**Extracted text:**
|---|
It would be easier to list the projects that Peter Jefferies wasn’t involved in from 1988 to the mid-1990s in Dunedin, he was that omnipresent in its fresh creative flowering. He’d already begun, as always, by reacting to what had just passed with At Swim Two Birds, a minor pastoral instrumental album with Jono Lonie.
The band guy in him found early expression in Alastair Galbraith’s Plagal Grind with Robbie Muir (bass), Jefferies (drums) and David Mitchell (guitar), who replaced Jono Lonie. Galbraith was thinking of heading to Australia when he first encountered the Jefferies brothers, who helped him record his second The Rip EP, Stormed Port, in 1987. Graeme Jefferies and Galbraith collaborated on a single, ‘Timebomb’, backed with ‘Bravely Bravely’, whose rejection by Flying Nun helped galvanised the emerging Dunedin collective to action in 1988.
The new label’s early releases were impressive. Peter Jefferies had a compilation of performances from TKP’s 1985 tour up his sleeve and Bruce Russell’s The Dead C had another live collection. Michael Morley and Richard Ram’s Wreck Small Speakers on Expensive Stereos had long been releasing tapes when A Child’s Guide to… was assembled. Alastair Galbraith’s Hurry On Down came in two versions with his Regent Theatre recordings at the core of both. Peter Gutteridge, who’d been a member of The Puddle, and was in the early stages of finalising the Snapper line-up, had enough recorded songs for his own omnibus tape, Pure.
|---|
**Input data:**
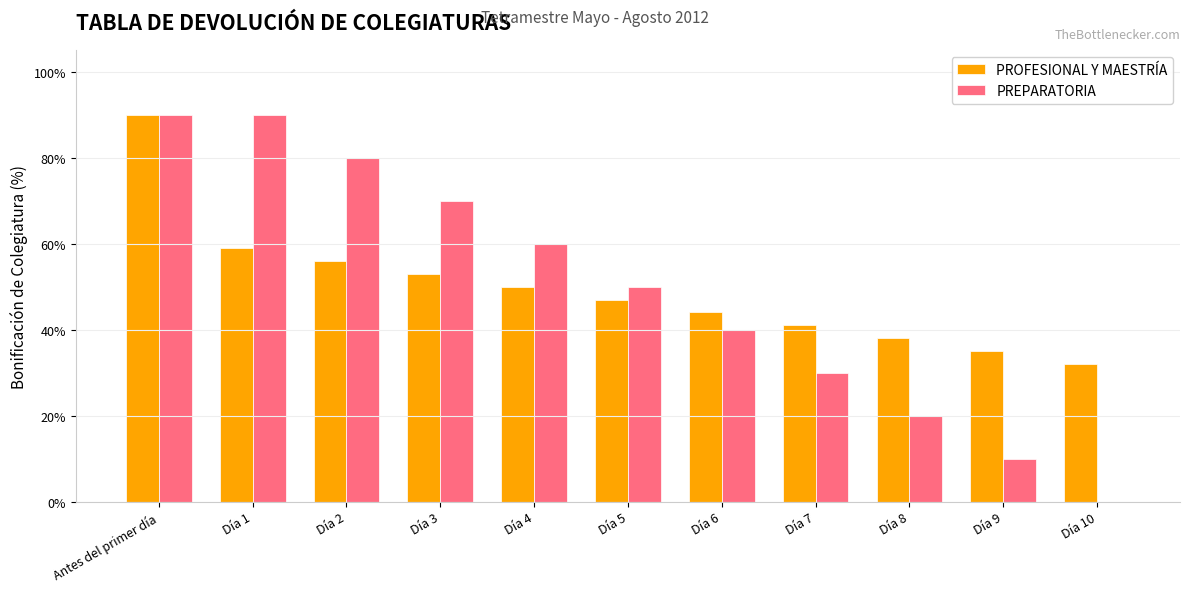

What are all the series names shown in the legend?

PROFESIONAL Y MAESTRÍA, PREPARATORIA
|---|
**Exercise set:**
a) Decide whether each statement agrees with the passage on Peter Jefferies, and support each yes or no with the deciding words quoted from it: (i) At Swim Two Birds was made with Jono Lonie. (ii) Jefferies played bass in Plagal Grind. (iii) Flying Nun released the single 'Timebomb'.
b) Answer these questions from the passage on Peter Jefferies:
(i) In what year did the Jefferies brothers help Galbraith record Stormed Port?
(ii) Which band of Bruce Russell's had another live collection?
(iii) What was the title of Peter Gutteridge's omnibus tape?
c) Extend the passage on Peter Jefferies, beginning right after its last sentence.
The listing has nothing to do with the passage on Peter Jefferies.

**Exercise answers:**
a)
(i) Yes: "At Swim Two Birds, a minor pastoral instrumental album with Jono Lonie."
(ii) No: "Robbie Muir (bass), Jefferies (drums)"
(iii) No: "whose rejection by Flying Nun helped galvanised the emerging Dunedin collective to action in 1988."

b)
(i) 1987
(ii) The Dead C
(iii) Pure

c)
International recognition wasn’t long in coming. Alastair Galbraith took those tapes and the showcase Xpressway Pile-up compilation of “recent works and archive treats” on a 1989 trip to Edinburgh. In Dunedin’s kin city, he played them to Avalanche Records, who agreed to release an amended version that added Peter Jefferies, Wreck Small Speakers On Expensive Stereos, ‘Randolph’s Going Home’, Victor Dimisich Band, The 3Ds and Snapper to the best of the original tape. The record that resulted would be one of the most important releases of the era and every group showcased would have multiple new releases in the future or their previous work reissued.
It was Peter Jefferies who ended up doing a lot of the “Xpressway donkey work”, mastering and sequencing tapes and engineering and recording new releases. All of the key tapes and the label’s vinyl singles were engineered and recorded by Jefferies, sometimes in collaboration. The Dead C’s The Sun Stabbed EP from December 1988. The Terminals’ ‘The Deadly Tango’ and ‘Do The Void’ single from November 1990. Jefferies and Robbie Muir’s ‘Catapult’ backed with ‘Fate Of The Human Carbine’ (the spiritual successor to ‘Randolph’s Going Home’), and Plagal Grind’s own dedicated seven song 12” EP, which appeared in November 1990 after two years’ gestation.
Jefferies was the drummer with Plagal Grind throughout their two-year, 20-show life. He also put the beat behind Kathy Bull and Bruce Blucher’s Cyclops after replacing Alan Armstrong. Cyclops were regulars around the southern city live traps and released two singles, including the warped rocker ‘Simpleton’ on Chicago label, ‘Feel Good All Over’ in 1991 and a 1993 album, Goat Volume. Jefferies also drummed on ‘Rain’ on Snapper’s 1990 debut LP for Avalanche Records, Shotgun Blossom.
Being a cog in a machine, even one as exciting as Xpressway, wasn’t enough for Peter Jefferies, who began recording his first solo album in 1989.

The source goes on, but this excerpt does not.